НЕОБХОДИМЫЕ ДЕЙСТВИЯ:
[1] Перепишите из фрагмента текста отрывок, который начинается со слов "В рассмотрении проблемы" и заканчивается словами "правил формально-логического доказательств.".
[2] Определите, согласуются ли с фрагментом текста следующие утверждения, и для каждого ответьте «да» или «нет», дословно приведя решающие слова фрагмента: (a) непонимание рассматривается на четырех уровнях; (b) фактический уровень непонимания возникает из-за «чужого» смысла; (c) социально-культурные истоки рациональности и рефлексивной деятельности были подробно рассмотрены в философии Канта.

В рассмотрении проблемы взаимопонимания, по мнению А. М. Старостина и других исследователей, представляется важным затронуть вопрос о «барьерах» понимания, которые могут иметь место в диалоге между людьми. Непонимание можно рассмотреть на четырех уровнях: 1) фактический уровень, который возникает из-за непонятности языка говорящего (акцент речи, невнятный или быстрый слог и т.д.); 2) семантический уровень, в основе которого заложен «чужой» смысл. Примером может служить применение наукообразного смысла (3) статистический уровень, то есть грамматический, возникающий тогда, когда не формального и содержательного соответствия смысловых порядков слов; 4) лексический уровень, возникающий из-за коррекции правил формально-логического доказательств.

Социально-культурные истоки рациональности и рефлексивной деятельности достаточно подробно были рассмотрены уже в философии Гегеля, определяющая роль в которой вслед за Платоном отводится идее, идеалу, идеальному моделированию действительности. Непознаваемые, априорные, бессознательные, иррациональные начала мышления, мало совместимые со строгими научными методами познания восходят к философии И. Канта, философии жизни Ф. Ницше, феноменологии Э. Гусерля, а также понимающей социологии Макса Вебера и социологии повседневности Я.Л. Шюца. Собственно на этой основе и зарождается феноменологическая социология знания. Специфика и отличие феноменологической социологии знания от традиционной социологии знания связана именно с тем, что ее основу составляет феноменологическая методология исследования массового сознания.

ИСХОДНЫЙ ФРАГМЕНТ:
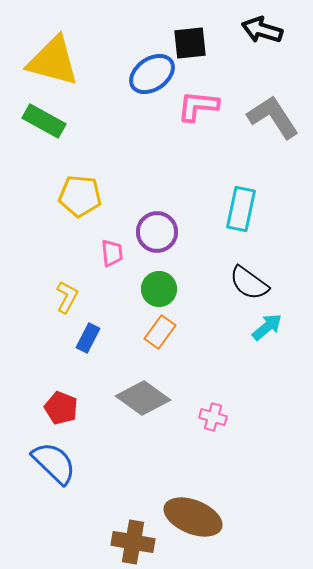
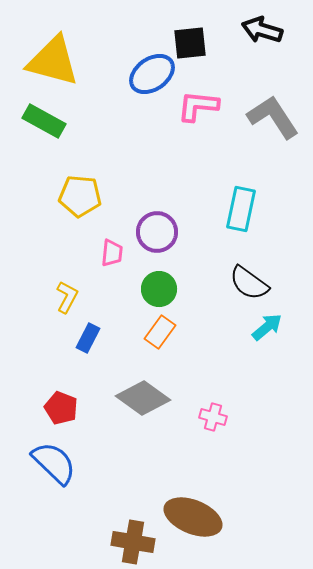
pink trapezoid: rotated 12 degrees clockwise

ОЖИДАЕМЫЕ РЕЗУЛЬТАТЫ:
[1]
В рассмотрении проблемы взаимопонимания, по мнению А. М. Старостина и других исследователей, представляется важным затронуть вопрос о «барьерах» понимания, которые могут иметь место в диалоге между людьми. Непонимание можно рассмотреть на четырех уровнях: 1) фактический уровень, который возникает из-за непонятности языка говорящего (акцент речи, невнятный или быстрый слог и т.д.); 2) семантический уровень, в основе которого заложен «чужой» смысл. Примером может служить применение наукообразного смысла (3) статистический уровень, то есть грамматический, возникающий тогда, когда не формального и содержательного соответствия смысловых порядков слов; 4) лексический уровень, возникающий из-за коррекции правил формально-логического доказательств.

[2]
(a) Да: «Непонимание можно рассмотреть на четырех уровнях».
(b) Нет: «фактический уровень, который возникает из-за непонятности языка говорящего».
(c) Нет: «Социально-культурные истоки рациональности и рефлексивной деятельности достаточно подробно были рассмотрены уже в философии Гегеля».